The biggest problem with a service like this is convincing people that it is worth using. "Great features" doesn't usually convince procurement agents. To spur demand, Hutchison took an 80386 and made it into a fancy BBS. Waleed founded the first Hong Kong BBS in 1982, so this was certainly a natural tack to take. The system on Hutchison's network links to several information sources, including weather servers and the Knight-Ridder news service.

Using your radio modem and a laptop, you could sit in your car and read the news wires. More importantly, in Hong Kong at least, you could check out stock prices.

One other link on the network which has proven quite popular is connection to the Royal Hong Kong Jockey Club's Telebet system. Customers hooking a CIT portable betting terminal up to a Hutchison radio modem can place bets from anywhere in Hong Kong.

For the outlying islands, this is often how bets are placed on race day. One old gentleman on the island of Ping Chau habitually sets up a unit next to the ferry depot. Islanders come to him to place their bets. At construction sites, the foreman often sits in a minivan and places bets on race days, thus keeping his crew from disappearing.

Mobile radio networks are big business. Hutchison is a world wide conglomerate and hopes to expand the data network into other countries. Hutchinson is putting a network into England and several other companies are putting in systems in other countries. In the U.S., IBM and Motorola have joined forces to put in the Ardis public data network. In Sweden, Ericson is putting its own Mobitex system in.

Although the service has potential, it is taking a while to get started with consumers. Hong Kong, with the high concentration of cellular phones and small area, is certainly an ideal place to start. Yet, even in Hong Kong, less than 1,000 radio modems are being used.


I left Waleed's office and took the subway back to Happy Valley. Actually, that's not quite true. I took the subway to the wrong stop, walked around lost for 30 minutes, and then, after asking directions several times, took a taxi to Happy Valley.

There, I strolled through the market past piles of smoked oysters, dried mushrooms, fish heads, and jackfruit, and finally parked myself on a stool at a duck stand. After a few minutes of pantomime, a cold beer was produced and I spent the next few hours eating duck giblets smothered in chili sauce and drinking San Miguel. The cooks couldn't figure out why I was scribbling frantic ally in a notebook, but decided after a while that anybody who liked duck innards couldn't be all bad.

One interesting thing I noticed, between bites of giblets, was that people would come in off the street and, without asking, pick up the phone and place a call. Hong Kong Telephone has a flat monthly fee throughout the islands, so it is not considered at all rude to just walk in and pick up a phone. Try that in your average New York deli.

An outgrowth of the flat fee has been some interesting value added services. Datapak, for example, offered a free ASCII-Fax service to its customers, since the marginal cost of doing so was zero. Flat-rate pricing, if properly designed, can be an ideal way to spur emerging industries. Commercial IP service providers in the U.S., for example, often used this strategy to encourage customers who might be scared of per-packet, per-hour, or other volume-based pricing schemes. Waleed Hanafi was using the same strategy to get his radio modem service off the ground.

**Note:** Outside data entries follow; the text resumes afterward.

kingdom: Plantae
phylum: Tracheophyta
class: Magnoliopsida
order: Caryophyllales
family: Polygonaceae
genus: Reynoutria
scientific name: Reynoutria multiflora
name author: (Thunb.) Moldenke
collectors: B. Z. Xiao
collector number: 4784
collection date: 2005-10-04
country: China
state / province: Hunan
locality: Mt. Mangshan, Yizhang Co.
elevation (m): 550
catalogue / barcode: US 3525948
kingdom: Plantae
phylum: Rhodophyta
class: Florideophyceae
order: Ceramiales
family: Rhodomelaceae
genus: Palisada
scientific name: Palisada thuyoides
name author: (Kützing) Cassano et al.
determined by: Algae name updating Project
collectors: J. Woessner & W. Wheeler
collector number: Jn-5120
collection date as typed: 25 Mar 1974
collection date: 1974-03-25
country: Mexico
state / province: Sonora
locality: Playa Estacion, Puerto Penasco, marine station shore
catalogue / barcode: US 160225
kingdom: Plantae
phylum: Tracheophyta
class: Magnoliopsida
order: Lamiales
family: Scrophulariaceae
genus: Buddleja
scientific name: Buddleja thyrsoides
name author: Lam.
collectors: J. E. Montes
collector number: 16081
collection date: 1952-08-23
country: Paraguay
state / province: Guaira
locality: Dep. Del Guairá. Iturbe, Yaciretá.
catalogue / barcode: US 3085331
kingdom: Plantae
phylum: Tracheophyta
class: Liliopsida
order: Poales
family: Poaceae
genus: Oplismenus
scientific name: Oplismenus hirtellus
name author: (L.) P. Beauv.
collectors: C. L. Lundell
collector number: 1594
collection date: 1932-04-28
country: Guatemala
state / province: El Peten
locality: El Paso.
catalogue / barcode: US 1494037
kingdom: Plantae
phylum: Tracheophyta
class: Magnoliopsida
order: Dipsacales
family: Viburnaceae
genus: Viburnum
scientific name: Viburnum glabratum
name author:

Once an industry matures, more sophisticated pricing structures become possible. At first, however, customers don't have any idea what their use of a new service might be and don't want to assume the risk that their users might accumulate infinite service fees. Setting engineers loose on a volume-priced Internet is equivalent to leaving a dozen teenagers in a room with a list of 976 numbers posted next to the phone.

I finished my duck guts, drank up my last beer, and returned to my hotel.